One week in April, when the ground was still frozen and snow-covered, we were down to only a few dollars in the bank. Our usual reaction to that was to look to our own solution. This time, however, in a stroke of faith, I went before God and told him we needed eggs, bread, and milk.
That afternoon a man came to my fix-it shop with a leaky kettle. He said, “I know I could get another, but it’s my favorite. Please fix it.” In a minute the job was done and I didn’t charge him for it. But he pulled out a $10 bill and insisted I take it – just enough for a gallon of milk, a loaf of bread, and a dozen eggs.
As he left, with a bit of pride in my faith decision, I thank God, to which he replied, “Next time ask for a side of beef.”
Yeah, let’s ask for ALL OF IT. Family members to be saved. Addictions to be healed. Despair to be lifted. The name of Jesus to be lifted high, higher, highest. All of it. I so want you to take this occasion to persist in prayer and to persist in powerlessness. Every thank you that you offer to become motivation for more requests.

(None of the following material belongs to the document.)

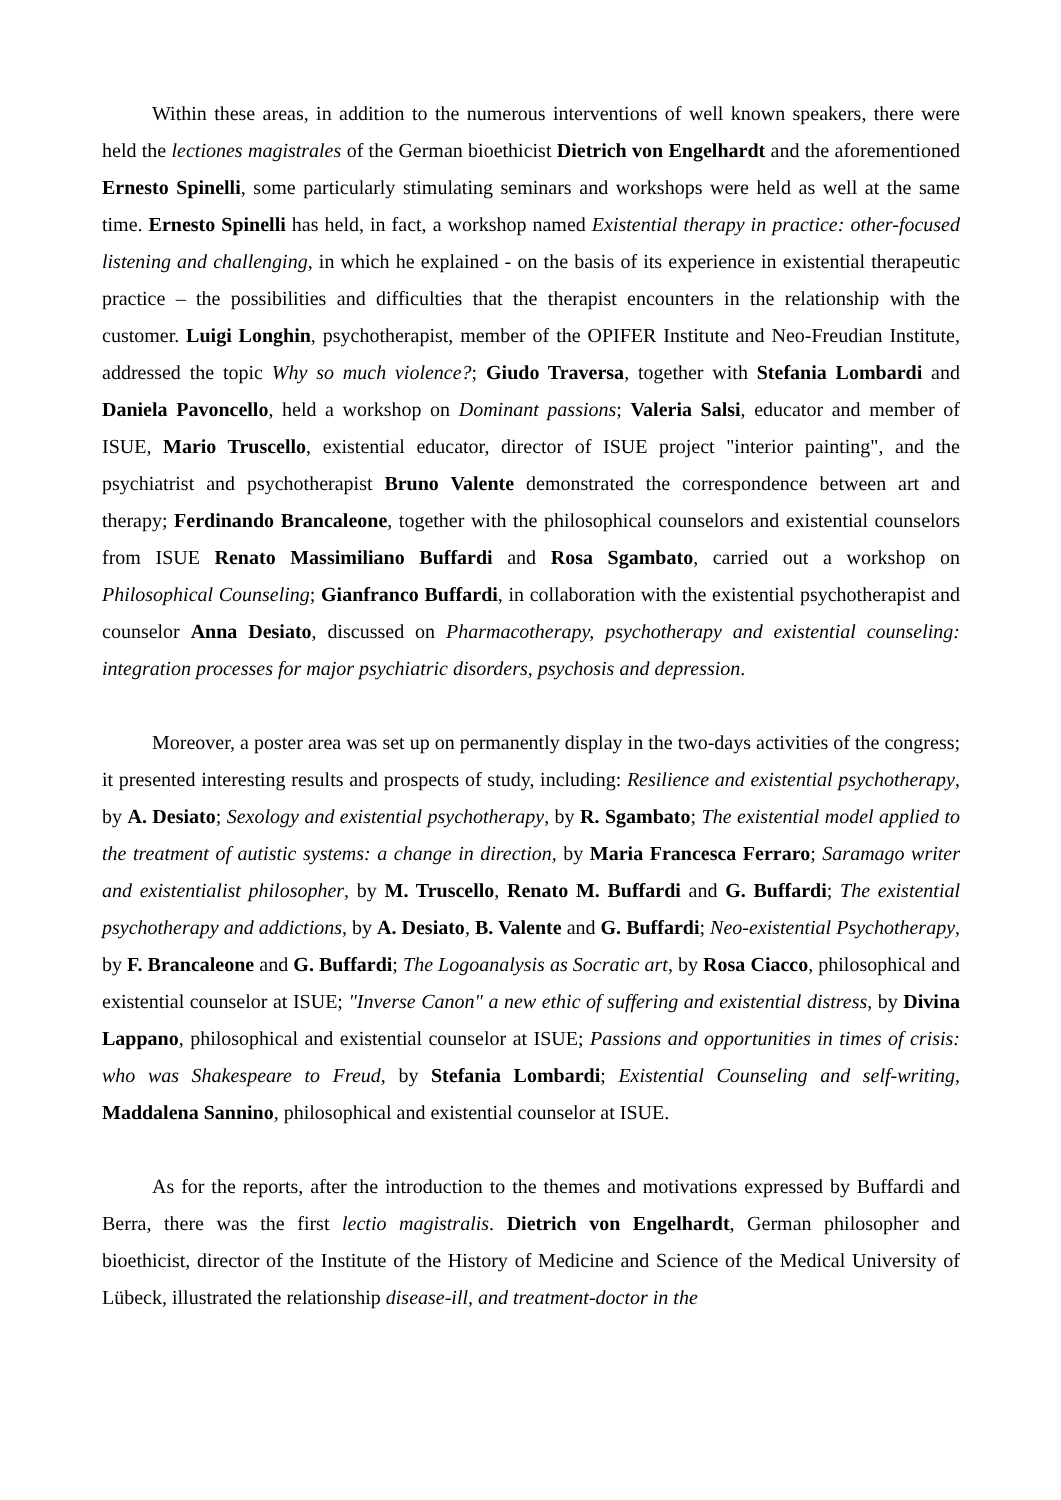Within these areas, in addition to the numerous interventions of well known speakers, there were held the lectiones magistrales of the German bioethicist Dietrich von Engelhardt and the aforementioned Ernesto Spinelli, some particularly stimulating seminars and workshops were held as well at the same time. Ernesto Spinelli has held, in fact, a workshop named Existential therapy in practice: other-focused listening and challenging, in which he explained - on the basis of its experience in existential therapeutic practice – the possibilities and difficulties that the therapist encounters in the relationship with the customer. Luigi Longhin, psychotherapist, member of the OPIFER Institute and Neo-Freudian Institute, addressed the topic Why so much violence?; Giudo Traversa, together with Stefania Lombardi and Daniela Pavoncello, held a workshop on Dominant passions; Valeria Salsi, educator and member of ISUE, Mario Truscello, existential educator, director of ISUE project "interior painting", and the psychiatrist and psychotherapist Bruno Valente demonstrated the correspondence between art and therapy; Ferdinando Brancaleone, together with the philosophical counselors and existential counselors from ISUE Renato Massimiliano Buffardi and Rosa Sgambato, carried out a workshop on Philosophical Counseling; Gianfranco Buffardi, in collaboration with the existential psychotherapist and counselor Anna Desiato, discussed on Pharmacotherapy, psychotherapy and existential counseling: integration processes for major psychiatric disorders, psychosis and depression.
Moreover, a poster area was set up on permanently display in the two-days activities of the congress; it presented interesting results and prospects of study, including: Resilience and existential psychotherapy, by A. Desiato; Sexology and existential psychotherapy, by R. Sgambato; The existential model applied to the treatment of autistic systems: a change in direction, by Maria Francesca Ferraro; Saramago writer and existentialist philosopher, by M. Truscello, Renato M. Buffardi and G. Buffardi; The existential psychotherapy and addictions, by A. Desiato, B. Valente and G. Buffardi; Neo-existential Psychotherapy, by F. Brancaleone and G. Buffardi; The Logoanalysis as Socratic art, by Rosa Ciacco, philosophical and existential counselor at ISUE; "Inverse Canon" a new ethic of suffering and existential distress, by Divina Lappano, philosophical and existential counselor at ISUE; Passions and opportunities in times of crisis: who was Shakespeare to Freud, by Stefania Lombardi; Existential Counseling and self-writing, Maddalena Sannino, philosophical and existential counselor at ISUE.
As for the reports, after the introduction to the themes and motivations expressed by Buffardi and Berra, there was the first lectio magistralis. Dietrich von Engelhardt, German philosopher and bioethicist, director of the Institute of the History of Medicine and Science of the Medical University of Lübeck, illustrated the relationship disease-ill, and treatment-doctor in the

Every answer you get to whet your appetite for more of God. Because in case you couldn’t tell I don’t want this return to be a relapse but a reload, a relaunch, into greater levels of depending on God. What do I want people to say about Good Shepherd? Man, those people depend on God. They know they’re powerless but not helpless.
A bit like the guy you might have heard of who stopped drinking. He got sober and then he got saved. What a great combination. Some of you have lived that story. But he went to a bible study with another guy in recovery, this one not so sure yet about Jesus. And the bible story was about Jesus turning water into wine. After it was over, the skeptic says the slightly more convinced guy, “Do you really think that happened? Hard to figure. Do you really think Jesus turned water into wine?”
“Not sure about that,” said the first guy, the sober/saved one. “All I know is that in my house he turned beer into furniture.”
So he did. So he does. So he will do.
He keeps coming through so you’ll keep coming back so let’s keep coming back to him and his throne.